*To do*. Search each line below for "background", then return the lines where it appears.

Collected data
───
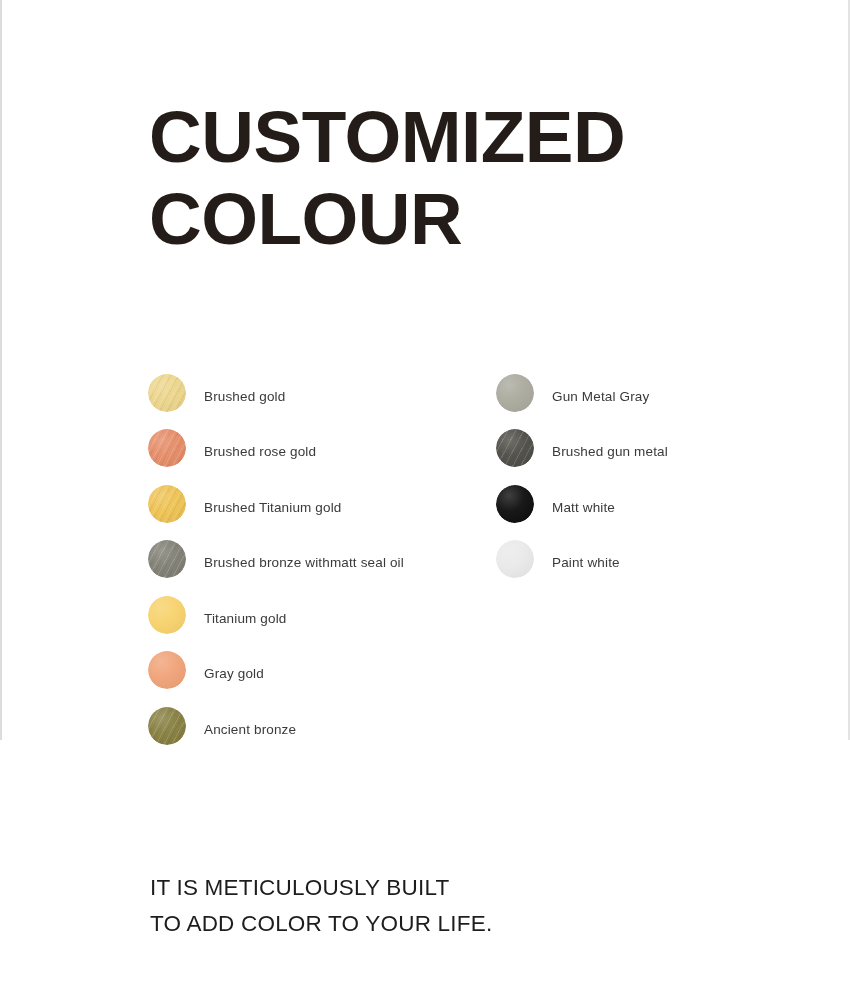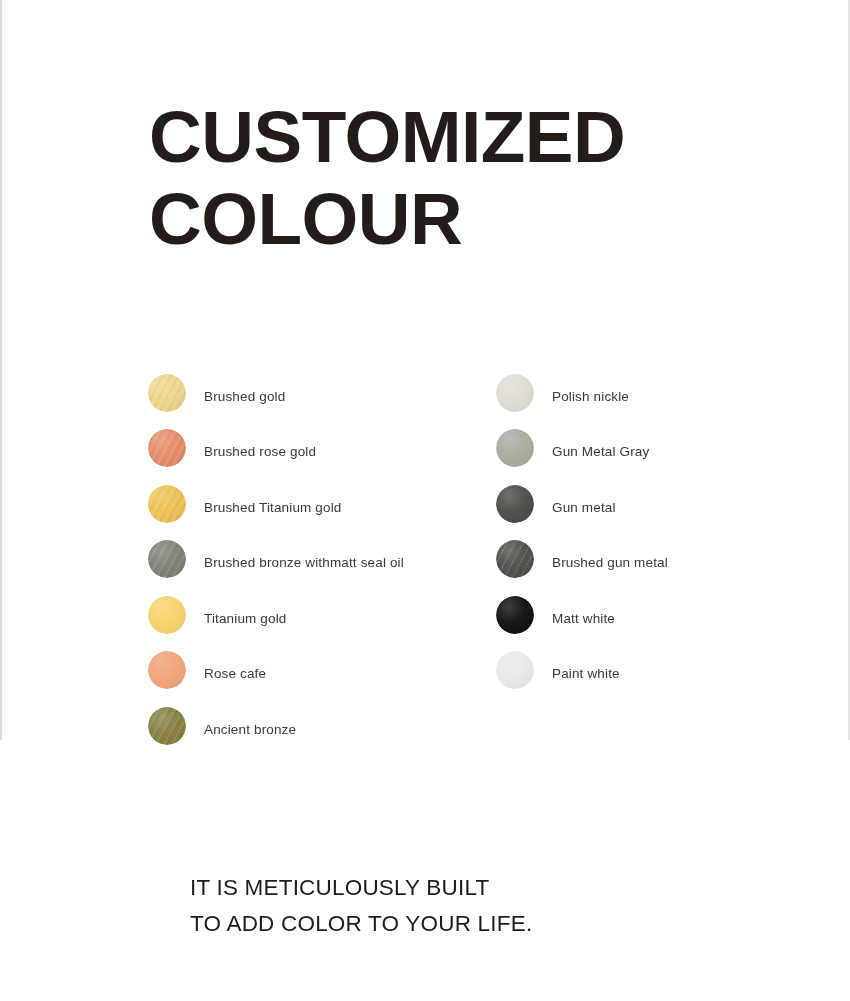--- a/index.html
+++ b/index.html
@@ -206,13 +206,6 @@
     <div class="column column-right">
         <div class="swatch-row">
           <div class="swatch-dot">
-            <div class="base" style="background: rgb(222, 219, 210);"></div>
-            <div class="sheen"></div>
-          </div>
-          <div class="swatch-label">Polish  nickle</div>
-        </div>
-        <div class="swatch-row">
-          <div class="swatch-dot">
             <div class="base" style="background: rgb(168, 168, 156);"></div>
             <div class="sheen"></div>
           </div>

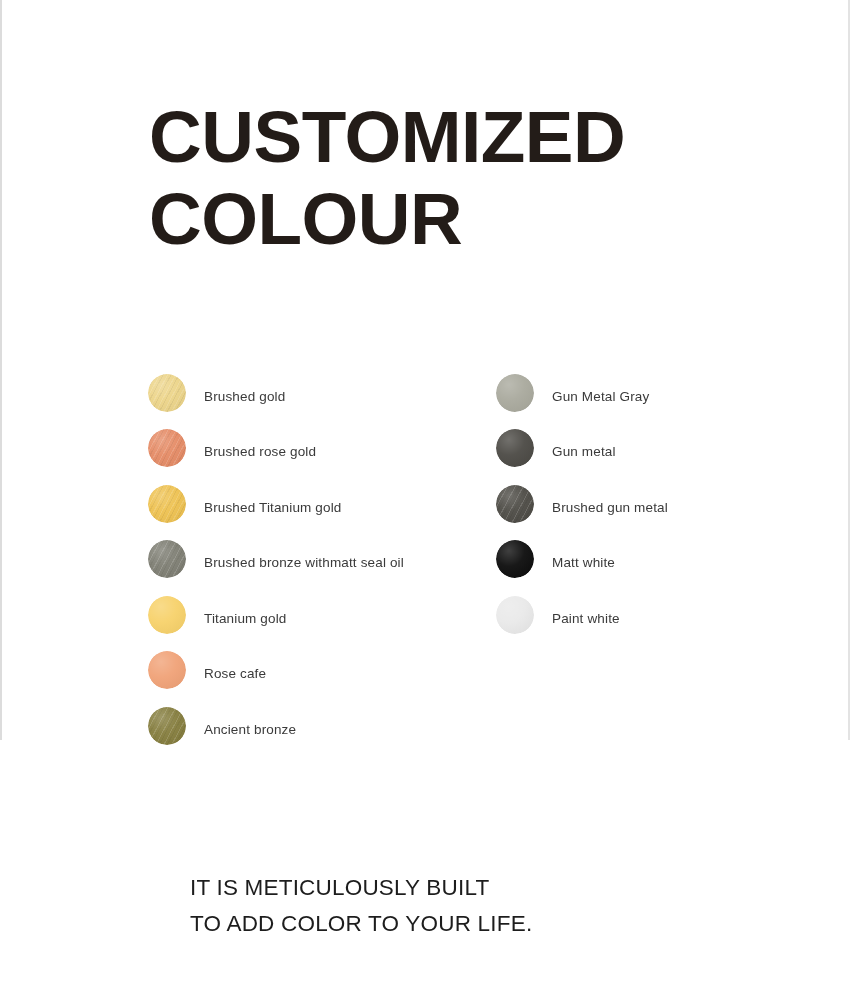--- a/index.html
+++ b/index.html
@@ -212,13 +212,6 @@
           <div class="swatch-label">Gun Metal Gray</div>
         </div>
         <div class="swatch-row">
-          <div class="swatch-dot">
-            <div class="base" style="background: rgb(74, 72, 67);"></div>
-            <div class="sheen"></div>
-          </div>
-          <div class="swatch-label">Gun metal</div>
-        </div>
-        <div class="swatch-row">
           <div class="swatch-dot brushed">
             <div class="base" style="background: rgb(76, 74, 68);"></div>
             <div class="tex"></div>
───
*Output of the exercise*.
-            <div class="base" style="background: rgb(222, 219, 210);"></div>
             <div class="base" style="background: rgb(168, 168, 156);"></div>
-            <div class="base" style="background: rgb(74, 72, 67);"></div>
             <div class="base" style="background: rgb(76, 74, 68);"></div>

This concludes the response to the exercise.